Dans le même sens, le Conseil des affaires étrangères du 8 décembre 2009 a rappelé « que les colonies de peuplement et la barrière de séparation ont été érigées sur des terres occupées, que la démolition de maisons et les expulsions sont illégales au regard du droit international, qu'elles constituent un obstacle à la paix et menacent de rendre impossible une solution fondée sur la coexistence de deux États »[11].
On peut dès lors conclure que l’UE et ses Etats membres ont satisfait à leur obligation de ne pas reconnaître comme valide la situation illégale créée par la construction du mur en territoire palestinien occupé.
B. Le respect par l’Union européenne et ses Etats membres de leur obligation de ne pas prêter aide ou assistance au maintien de la situation créée par la construction du mur
La construction du mur par Israël établissant une situation illégale, les Etats tiers ne peuvent prêter aucune aide ou assistance au maintien de cette situation. Cette obligation « vise les comportements qui, ex post facto, aident l’Etat responsable à maintenir une situation » qui se prolonge en violation du droit international[12]. En l’espèce, ce serait notamment le cas d’Etats qui offriraient à Israël une aide financière ou une assistance technique dédiée aux travaux de construction du mur. A notre connaissance, aucune aide de ce type n’est accordée à Israël par l’UE ou ses Etats membres, de sorte que l’on doit considérer que ceux-ci respectent leurs obligations internationales à cet égard.
II. Le respect par l’Union européenne et ses Etats membres de leurs obligations de faire respecter le droit international par Israël
Le second volet des obligations qui s’imposent aux Etats consiste à faire respecter par Israël le droit international humanitaire et le droit du peuple palestinien à l’autodétermination. L’avis de la CIJ souligne la fait que ces obligations doivent être mises en œuvre par les Etats individuellement ou collectivement, notamment au sein des Nations Unies.

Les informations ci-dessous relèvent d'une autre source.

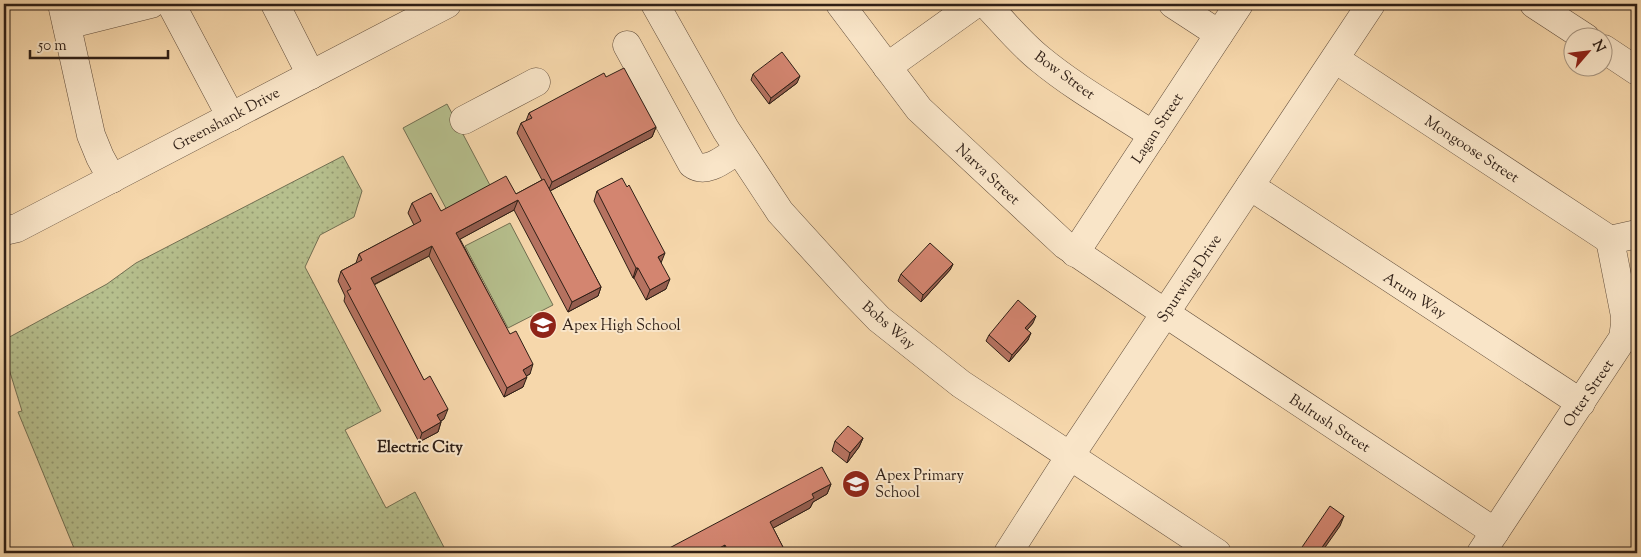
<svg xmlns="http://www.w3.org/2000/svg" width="1641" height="557" font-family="'Sorts Mill Goudy',serif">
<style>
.grass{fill:url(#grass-dots);stroke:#726f52}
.pitch{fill:#b6bf8d;stroke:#726f52}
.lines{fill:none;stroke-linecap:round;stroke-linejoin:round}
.minor-casing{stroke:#614d3b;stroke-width:29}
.minor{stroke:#f9e5c8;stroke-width:28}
.wall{fill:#b57260;stroke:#2f1f16}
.shaded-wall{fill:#945d4e;stroke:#2f1f16}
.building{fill:#d38570;stroke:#2f1f16}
.labels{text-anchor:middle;stroke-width:4;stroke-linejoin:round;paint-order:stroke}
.street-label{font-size:15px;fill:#2f1f16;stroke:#f9e5c8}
.poi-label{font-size:15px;fill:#2f1f16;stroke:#f9e5c8;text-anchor:start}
.neighbourhood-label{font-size:16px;font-weight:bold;fill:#2f1f16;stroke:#f9e5c8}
</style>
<defs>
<pattern id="grass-dots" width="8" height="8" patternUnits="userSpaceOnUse" patternTransform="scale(1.25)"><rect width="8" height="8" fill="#b6bf8d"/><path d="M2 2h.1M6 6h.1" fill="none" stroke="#949b72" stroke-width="1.8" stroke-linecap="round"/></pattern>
</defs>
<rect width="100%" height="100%" fill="#f6d7ab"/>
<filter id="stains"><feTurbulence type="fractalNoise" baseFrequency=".004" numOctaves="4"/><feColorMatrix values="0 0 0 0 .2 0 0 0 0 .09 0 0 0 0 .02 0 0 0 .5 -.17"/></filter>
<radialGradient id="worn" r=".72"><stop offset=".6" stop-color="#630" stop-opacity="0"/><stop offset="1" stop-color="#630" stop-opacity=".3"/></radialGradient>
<!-- grass -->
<polygon class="grass" points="343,156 362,191 354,217 320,235 305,267 381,411 345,430 386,508 415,492 447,553 76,553 18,412 22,411 4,353 4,340 107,284 136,263"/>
<!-- pitch -->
<g class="pitch">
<polygon points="447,104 492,189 448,212 403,128"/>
<polygon points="510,223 553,305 508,328 465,246"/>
</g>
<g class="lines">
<!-- minor casing -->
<g class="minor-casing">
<g id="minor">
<polyline points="62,4 91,135 100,157 112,179"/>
<polyline points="171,4 231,117"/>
<polyline points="275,4 311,75"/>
<polyline points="655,4 726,130 780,212 851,290 879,319 961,384 1217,553"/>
<polyline points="840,4 919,109 1065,245 1165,313 1495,532"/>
<path d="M986,4C1004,23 1020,43 1040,59C1075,88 1115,110 1153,135"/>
<polyline points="1173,4 1219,34"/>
<polyline points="1534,4 1586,38"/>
<polyline points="67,25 151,4"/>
<path d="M627,45L692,164C707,175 725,158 738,150"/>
<polyline points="1604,49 1637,71"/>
<polyline points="1335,59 1610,240"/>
<polyline points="887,67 975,4"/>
<polyline points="464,120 536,82"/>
<polyline points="1250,186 1581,403"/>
<polyline points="4,231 17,228 447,4"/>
<polyline points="1610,240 1637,234"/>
<polyline points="1075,253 1239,4"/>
<polyline points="1008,553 1070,456 1371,4"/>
<polyline points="1481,553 1623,338 1625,324 1625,316 1610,240"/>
</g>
</g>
<!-- minor -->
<use href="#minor" class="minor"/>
</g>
<!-- wall -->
<g class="wall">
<polygon points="753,74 797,83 769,104 751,80"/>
<polygon points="606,77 656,127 652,137 550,191 601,287 598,296 568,312 514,210 460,239 530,374 526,376 523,387 504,397 429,256 374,285 444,419 441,421 441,422 438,432 419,442 344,301 345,296 338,281 341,271 356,263 359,254 414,225 408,213 412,203 441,211 516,194 542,180 517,133 521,123 526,121 529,113"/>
<polygon points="597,191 661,263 666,289 646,300 634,278 633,278 594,201"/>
<polygon points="953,264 950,270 921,302 898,281 901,274"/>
<polygon points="1033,323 1027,330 1028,340 1009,362 986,341 989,335"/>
<polygon points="863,438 859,447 847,463 832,451 835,441"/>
<polygon points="831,484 827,494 813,502 810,508 773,528 786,553 660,553"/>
</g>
<!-- shaded-wall -->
<g class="shaded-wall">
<polygon points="800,76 797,83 769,104 771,98"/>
<polygon points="656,127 652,137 548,192 552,182"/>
<polygon points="518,200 514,210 453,243 456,233"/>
<polygon points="432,246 429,256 367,288 371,278"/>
<polygon points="665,253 661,263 658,257"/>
<polygon points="953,264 950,270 921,302 923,295"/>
<polygon points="636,268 638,268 634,278 633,278"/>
<polygon points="670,279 666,289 646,300 650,290"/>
<polygon points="601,287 598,296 568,312 572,302"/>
<polygon points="1036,316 1033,323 1023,335 1025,328"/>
<polygon points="1031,333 1028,340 1009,362 1012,355"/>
<polygon points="533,364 530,374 519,380 523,370"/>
<polygon points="527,377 523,387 504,397 507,388"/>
<polygon points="448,409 444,419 434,425 437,415"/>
<polygon points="441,422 438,432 419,442 422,433"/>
<polygon points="863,438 859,447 847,463 850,453"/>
<polygon points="831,484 827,494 813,502 810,508 766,532 770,522 812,494"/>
<polygon points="1344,516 1340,526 1321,553 1318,553"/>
<polygon points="725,545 722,553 710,553"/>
</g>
<!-- building -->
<g class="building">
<polygon points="782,52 800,76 771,98 753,74"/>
<polygon points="624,68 656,127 552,182 521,123 532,118 529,113 604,73 606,77"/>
<polygon points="506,176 516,194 544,179 601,287 572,302 518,200 456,233 510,334 516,331 533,364 523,370 527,377 507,388 432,246 371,278 424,380 430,376 448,409 437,415 441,422 422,433 347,291 351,289 341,271 362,260 359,254 421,221 412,203 431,193 441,211"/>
<polygon points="622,178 627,187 629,185 665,253 658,257 670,279 650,290 638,268 636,268 597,191"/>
<polygon points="930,243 953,264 923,295 901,274"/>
<polygon points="1018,300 1036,316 1025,328 1031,333 1012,355 989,335"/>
<polygon points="848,426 863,438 850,453 835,441"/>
<polygon points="822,467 831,484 812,494 814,498 770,522 786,553 729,553 725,545 710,553 660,553"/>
<polygon points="1330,506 1344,516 1318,553 1298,553"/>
</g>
<!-- icons -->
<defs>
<g id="school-disc" transform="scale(1.4375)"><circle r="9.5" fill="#8f2418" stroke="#f9e5c8"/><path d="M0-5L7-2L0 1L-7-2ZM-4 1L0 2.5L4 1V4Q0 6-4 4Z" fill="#fff"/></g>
</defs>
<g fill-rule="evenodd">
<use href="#school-disc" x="543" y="325"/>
<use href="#school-disc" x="856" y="484"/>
</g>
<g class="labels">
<!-- street labels -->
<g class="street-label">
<text transform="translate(1065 75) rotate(36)" y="5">Bow Street</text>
<text transform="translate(226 119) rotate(-28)" y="5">Greenshank Drive</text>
<text transform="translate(1157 128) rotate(-57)" y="5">Lagan Street</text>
<text transform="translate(1472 149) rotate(33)" y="5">Mongoose Street</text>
<text transform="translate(988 174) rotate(43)" y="5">Narva Street</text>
<text transform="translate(1189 278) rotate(-56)" y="5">Spurwing Drive</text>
<text transform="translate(1415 295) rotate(33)" y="5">Arum Way</text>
<text transform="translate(889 325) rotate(41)" y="5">Bobs Way</text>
<text transform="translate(1588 393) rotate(-56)" y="5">Otter Street</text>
<text transform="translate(1330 423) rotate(33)" y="5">Bulrush Street</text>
</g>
<!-- poi labels -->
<g class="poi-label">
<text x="562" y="330">Apex High School</text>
<text x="875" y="480">Apex Primary<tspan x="875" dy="17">School</tspan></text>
</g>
<!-- neighbourhood labels -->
<g class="neighbourhood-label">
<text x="420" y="452">Electric City</text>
</g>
</g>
<!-- margin -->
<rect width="1641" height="557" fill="none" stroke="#f6d7ab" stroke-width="20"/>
<rect x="5" y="5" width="1631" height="547" fill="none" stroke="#2f1f16" stroke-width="2.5"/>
<rect x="10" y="10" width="1621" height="537" fill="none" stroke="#2f1f16"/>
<!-- north arrow -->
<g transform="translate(1588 52) rotate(62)"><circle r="24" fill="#f9e5c8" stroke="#a89681"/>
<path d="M0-4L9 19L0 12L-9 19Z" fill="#8f2418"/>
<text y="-8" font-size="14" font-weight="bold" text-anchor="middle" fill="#2f1f16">N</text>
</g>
<!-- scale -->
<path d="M30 50v8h138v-8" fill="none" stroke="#2f1f16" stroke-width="2.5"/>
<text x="38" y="50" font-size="15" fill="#2f1f16" stroke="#f9e5c8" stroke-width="4" paint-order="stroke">50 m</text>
<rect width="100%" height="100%" filter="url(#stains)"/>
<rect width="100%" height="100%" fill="url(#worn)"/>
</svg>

L’obligation de faire respecter le droit international humanitaire prend sa source dans l’article 1er commun aux conventions de Genève[13], qui énonce que « les Hautes Parties contractantes s'engagent à respecter et à faire respecter la présente Convention en toutes circonstances ». Selon le Commentaire des Conventions de Genève, « si une Puissance manque à ses obligations, les autres Parties contractantes (neutres, alliées ou ennemies) peuvent elles - et doivent elles - chercher à la ramener au respect de la Convention »[14]. Cela implique que les Etats « fassent […] tout ce qui est en leur pouvoir pour que les principes humanitaires qui sont à la base des Conventions soient universellement appliqués »[15].

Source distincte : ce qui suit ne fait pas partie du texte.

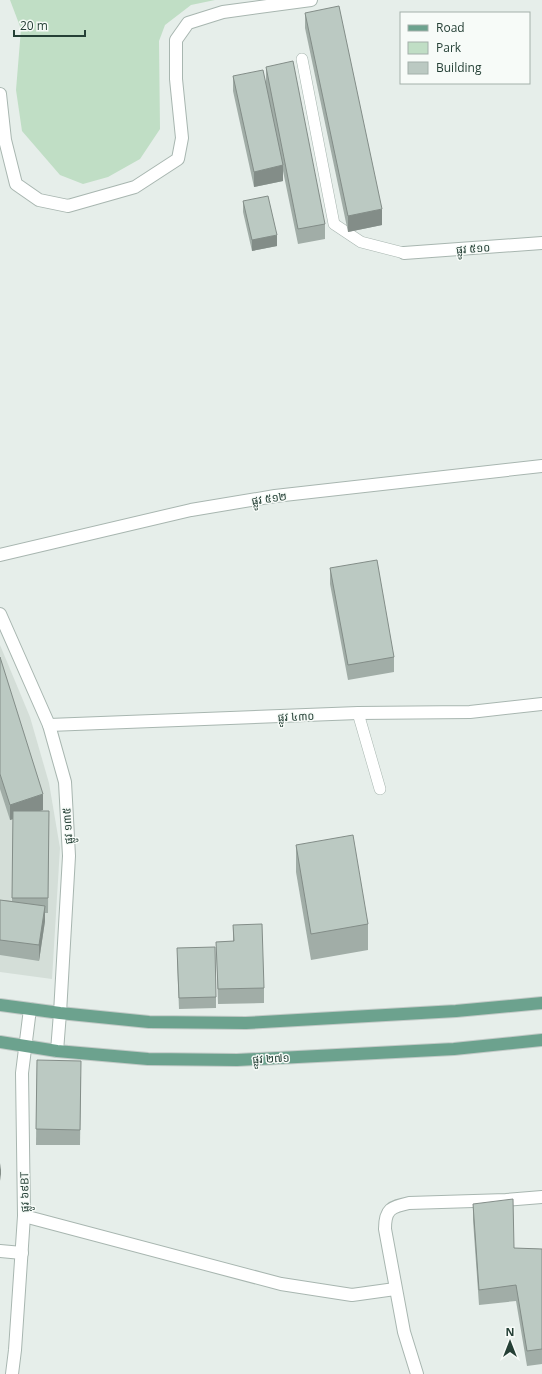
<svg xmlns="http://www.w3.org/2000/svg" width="542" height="1374" font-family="'Open Sans','Noto Sans Khmer',sans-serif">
<rect width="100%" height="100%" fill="#e6eeea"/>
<path fill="#d4ded8" d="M0,645L30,717L49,783L60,848L52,979L0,972Z"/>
<path fill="#c0dec5" d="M10,0H215L191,5L165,25L159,41L160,129L140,159L108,177L83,184L60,175L22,131L16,90L21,29Z"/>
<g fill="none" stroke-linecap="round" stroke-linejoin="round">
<defs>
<g id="service">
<path d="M302,59L334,224L361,242L404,253"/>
<path d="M358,713L380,789"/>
</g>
<g id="minor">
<path d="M0,94L5,140L16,184L39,200L68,206L135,187L178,159L182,138L176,79V40L188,23L223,12L311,0"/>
<path d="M404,253L542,243"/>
<path d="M0,555L191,510L275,496L542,466"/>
<path d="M49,725L358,713L470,712L542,704"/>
<path d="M24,1216L281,1284L352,1295L395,1289"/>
<path d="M0,1251L22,1253"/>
<path d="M417,1374L404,1332L385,1229C385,1209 391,1207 409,1203L506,1200L542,1197"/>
</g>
<g id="tertiary">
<path d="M0,614L49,725L65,782L69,856L60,1013L57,1051"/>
<path d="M12,1374L15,1350L24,1216L22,1073L30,1009"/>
</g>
<g id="primary">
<path d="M0,1005L60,1013L149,1022L246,1023L456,1011L542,1003"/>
<path d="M0,1042L57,1051L148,1059L237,1060L454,1049L542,1040"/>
</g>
</defs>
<use href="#service" stroke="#a8b6b0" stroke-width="12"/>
<use href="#minor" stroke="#a8b6b0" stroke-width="14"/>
<use href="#tertiary" stroke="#a8b6b0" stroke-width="14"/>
<use href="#primary" stroke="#c2cac7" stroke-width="14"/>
<use href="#service" stroke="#fff" stroke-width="11"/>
<use href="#minor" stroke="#fff" stroke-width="12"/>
<use href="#tertiary" stroke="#fff" stroke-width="12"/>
<use href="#primary" stroke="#6ca28e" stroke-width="12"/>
</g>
<g fill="#a1ada7">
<path d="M305,13L382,225L348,232L305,28Z"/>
<path d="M266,67L325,224V239L298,244L283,171V181L254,187L233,91V76L266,82Z"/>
<path d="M243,201L277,246L252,251L243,212Z"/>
<path d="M330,568L394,657V672L348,680L330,584Z"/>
<path d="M0,657L43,810L39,811H49L48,913H45V921L39,961L0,955V900L12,901L13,819L10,820L0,789Z"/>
<path d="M296,845L368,924V950L311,960L296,872Z"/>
<path d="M233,925L264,988V1003L218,1004L216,942L233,941Z"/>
<path d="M177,959L216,997V1008L179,1009Z"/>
<path d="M37,1060L81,1077L80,1145H36Z"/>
<path d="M473,1204L514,1248L542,1249V1364L527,1366L516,1301L479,1305L473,1220Z"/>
</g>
<g fill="#838d88">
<path d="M283,165V181L254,187V172Z"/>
<path d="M382,209V225L348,232V216Z"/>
<path d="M277,235V246L252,251V240Z"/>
<path d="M43,794V810L10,820V805Z"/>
<path d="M45,906V921L39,961V945Z"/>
<path d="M1,1163V1174L0,1181V1170Z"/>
</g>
<g fill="#bbc9c2" stroke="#838d88">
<path d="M339,6L382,209L348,216L305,13Z"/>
<path d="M293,61L325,224L298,229L266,67Z"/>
<path d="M263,70L283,165L254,172L233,76Z"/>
<path d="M268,196L277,235L252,240L243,201Z"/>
<path d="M377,560L394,657L348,665L330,568Z"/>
<path d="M0,657L43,794L10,805L0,774Z"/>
<path d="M13,811H49L48,898H12Z"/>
<path d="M353,835L368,924L311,934L296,845Z"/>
<path d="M0,900L45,906L39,945L0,940Z"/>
<path d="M262,924L264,988L218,989L216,942L234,941L233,925Z"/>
<path d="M215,947L216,997L179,998L177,948Z"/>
<path d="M37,1060L81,1061L80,1130L36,1129Z"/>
<path d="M513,1199L514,1248L542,1249V1349L527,1351L516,1285L479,1290L473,1204Z"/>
</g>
<g text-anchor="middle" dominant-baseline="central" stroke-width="3" stroke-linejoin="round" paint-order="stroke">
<g font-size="11" fill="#254036" stroke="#f7fbf8">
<text transform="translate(473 248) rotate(-4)">ផ្លូវ ៥១០</text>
<text transform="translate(269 498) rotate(-8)">ផ្លូវ ៥១២</text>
<text transform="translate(296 716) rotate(-2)">ផ្លូវ ៤៣០</text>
<text transform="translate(67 826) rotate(-94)">ផ្លូវ ១៣៥</text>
<text transform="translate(271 1058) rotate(-3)">ផ្លូវ ២៧១</text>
<text transform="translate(24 1192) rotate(-91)">ផ្លូវ ៦៩BT</text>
</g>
</g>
<rect x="400" y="12" width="130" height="72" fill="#f7fbf8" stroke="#a3b0aa"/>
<rect x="408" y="25" width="20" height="6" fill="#6ca28e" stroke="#a3b0aa"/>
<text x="436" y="32" font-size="12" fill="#254036">Road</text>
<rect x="408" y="42" width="20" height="12" fill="#c0dec5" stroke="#a3b0aa"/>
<text x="436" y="52" font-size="12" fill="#254036">Park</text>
<rect x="408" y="62" width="20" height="12" fill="#bbc9c2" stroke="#a3b0aa"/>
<text x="436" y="72" font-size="12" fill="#254036">Building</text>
<g transform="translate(510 1342)" stroke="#f7fbf8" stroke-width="3" paint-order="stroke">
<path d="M0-3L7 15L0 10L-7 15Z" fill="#254036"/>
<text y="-6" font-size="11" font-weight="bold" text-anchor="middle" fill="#254036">N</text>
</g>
<path d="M14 30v6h71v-6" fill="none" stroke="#254036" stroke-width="2"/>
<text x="20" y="30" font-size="12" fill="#254036" stroke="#f7fbf8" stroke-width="3" paint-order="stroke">20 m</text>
</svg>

L’obligation de veiller à la mise en œuvre du droit du peuple palestinien à l’autodétermination découle, selon la Cour, de son caractère d’obligation erga omnes et du principe énoncé par la résolution 2625 (XXV) de l’AG des Nations Unies, selon laquelle « tout Etat a le devoir de favoriser, conjointement avec d'autres Etats ou séparément, la réalisation du principe de l'égalité de droits des peuples et de leur droit à disposer d'eux-mêmes, conformément aux dispositions de la Charte »[16].
La difficulté posée par la mise en œuvre de ces deux obligations réside en ce qu’elles constituent des obligations de comportement ou de moyen, consistant à déployer une diligence raisonnable afin d’obtenir le respect de l’obligation internationale en cause. A cet égard, les mesures à déployer afin d’amener l’Etat concerné à respecter ses engagements ne sont pas prédéfinies, et sont tributaires des moyens à la disposition des Etats, dans les circonstances particulières de l’espèce[17]. Ainsi, si la Cour indique dans son avis qu’il faudra « examiner quelles nouvelles mesures doivent être prises afin de mettre un terme à la situation illicite découlant de la construction du mur et du régime qui lui est associé », elle ne détermine pas en quoi devraient consister ces « nouvelles mesures »[18].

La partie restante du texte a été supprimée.